Query Language - ngrams-dev/general GitHub Wiki
NGRAMS' query language is similar to a very simple form of regular expression. A query, formed as a sequence of terms and query operators, is matched against all indexed ngrams in the selected corpus.
The query
how * you *
returns
2468812 How do you know
845786 How do you feel
830062 How did you know
755042 How are you ?
739312 How do you do
...
Results are sorted by the ngram's total match count in descending order. See Data Model for details.
Because the underlying ngrams are between 1 and 5 terms long, a query must be matchable within this range. For example, a query such as one two three four five six
with 6 terms will never match. Sometimes a term will be split further by NGRAMS in order to match how the underlying ngrams were tokenized by Google. In this case a query can exceed the limit of 5 terms. More about that in Tokenization.
Query Operators
Here is the complete list of query operators.

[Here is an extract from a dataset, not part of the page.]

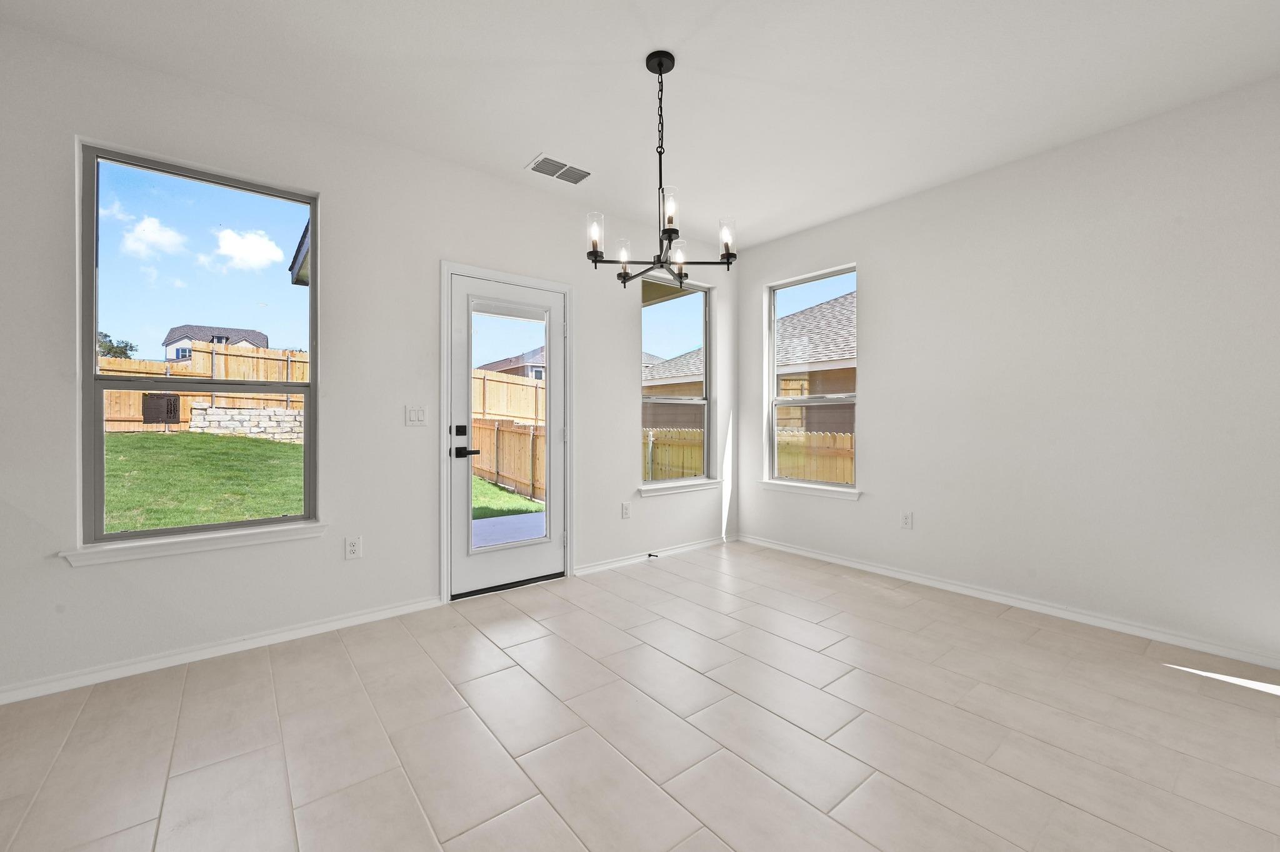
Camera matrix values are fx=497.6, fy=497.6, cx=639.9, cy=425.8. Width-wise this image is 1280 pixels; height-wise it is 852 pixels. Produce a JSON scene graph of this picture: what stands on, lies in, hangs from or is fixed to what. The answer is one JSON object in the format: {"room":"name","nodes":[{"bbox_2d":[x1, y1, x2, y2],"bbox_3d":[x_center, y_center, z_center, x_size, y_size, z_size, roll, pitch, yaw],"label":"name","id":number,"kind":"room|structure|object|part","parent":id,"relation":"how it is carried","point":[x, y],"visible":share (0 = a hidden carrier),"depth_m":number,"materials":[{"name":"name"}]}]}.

Operator | Name | Description | Example |
---|---|---|---|
* |
Star | Matches one term. | what * day |
** |
StarStar | Matches zero or more terms. | what ** day |
a / b |
Alternation | Matches either a or b — see Alternation. | what a sunny / rainy day |
"a b" |
TermGroup | Treats multiple terms as one entity — see TermGroup. | you are / "will be" doing |
prefix~ |
Completion | Matches terms starting with prefix. | what an aw~ day |
*_ADJ |
Star_ADJ | Matches one adjective. | I feel *_ADJ |
*_ADP |
Star_ADP | Matches one adposition (preposition or postposition). | working *_ADP home |
*_ADV |
Star_ADV | Matches one adverb. | she sings *_ADV |
*_CONJ |
Star_CONJ | Matches one conjunction. | tea *_CONJ coffee |
*_DET |
Star_DET | Matches one determiner or article. | go *_DET way |
*_NOUN |
Star_NOUN | Matches one single noun. | buy some *_NOUN |
*_NUM |
Star_NUM | Matches one numeral. | buy *_NUM bottles |
*_PRON |
Star_PRON | Matches one pronoun. | bring *_PRON flowers |
*_PRT |
Star_PRT | Matches one particle. | to step *_PRT |
*_VERB |
Star_VERB | Matches one verb. | I *_VERB you |
_START_ |
SentenceStart | Matches the start of a sentence.See Sentence Boundary Tags. | _START_ as expected * |
_END_ |
SentenceEnd | Matches the end of a sentence.See Sentence Boundary Tags. | as expected * _END_ |
Part-of-speech wildcards like *_ADJ
will only match 2-grams and 3-grams. Longer ngrams have not been tagged by Google. See Ngram Types for details.
Alternation
An alternation checks multiple terms at once. The /
can be read like a logical OR operator.
what a sunny / rainy / windy *
checks
what a sunny *
what a rainy *
what a windy *
TermGroup
A term group treats zero or more terms as one entity. It is only useful within an alternation, i.e. as the left or right side of the /
operator. A term group can also be empty to let an alternation check for the empty string.
you are / "will be" / "" doing
checks
you are doing
you will be doing
you doing
When a query is parsed from left to right, a term like "
or "foo
(opening term) is interpreted as the start of a term group. The next "
or bar"
(closing term) is interpreted as the end of this term group. It is an error if a closing term comes before an opening term. Unintended opening and closing terms can be avoided using an escape sequence.
Sentence Boundary Tags
_START_
and _END_
are artificial terms that were inserted by Google after sentence detection. _START_
is placed before the first word of a sentence. _END_
is placed after the punctuation mark that finishes a sentence. As the ngrams in the dataset do not span across sentence boundaries, you will not find these terms in the middle of an ngram.
Escape Sequences
To disable the semantics of characters used as operators, you have to backslash-escape them. For example, to search for a literal *
you have to enter \*
. Here is the complete list of escape sequences:
Operator | Escape Sequence | Note |
---|---|---|
* |
\* |
|
** |
\** |
|
/ |
\/ |
|
"a |
\"a |
a can be any term or empty. |
b" |
b\" |
b can be any term or empty. |
prefix~ |
prefix\~ |
prefix can be any term or empty. |
*_ADJ |
\*_ADJ |
Same for other part-of-speech wildcards. |
_START_ |
\_START_ |
|
_END_ |
\_END_ |
Tokenization
When Google compiled the dataset, they applied some tokenization (and normalization) to the raw material. For example, punctuation marks that usually follow directly after a term are split off to form a separate term, e.g. hello!
became hello !
. Another example is the splitting of contractions like they're
into they 're
for linguistic reasons.
In order to match a query against these kind of ngrams, the query has to be tokenized the same way. NGRAMS does this by default. However, this has the effect that a query can exceed the number of terms, which is 5, and is not matchable anymore. In this case NGRAMS responds with an error. You then have to make your query shorter.
You can turn auto-tokenization off in search settings.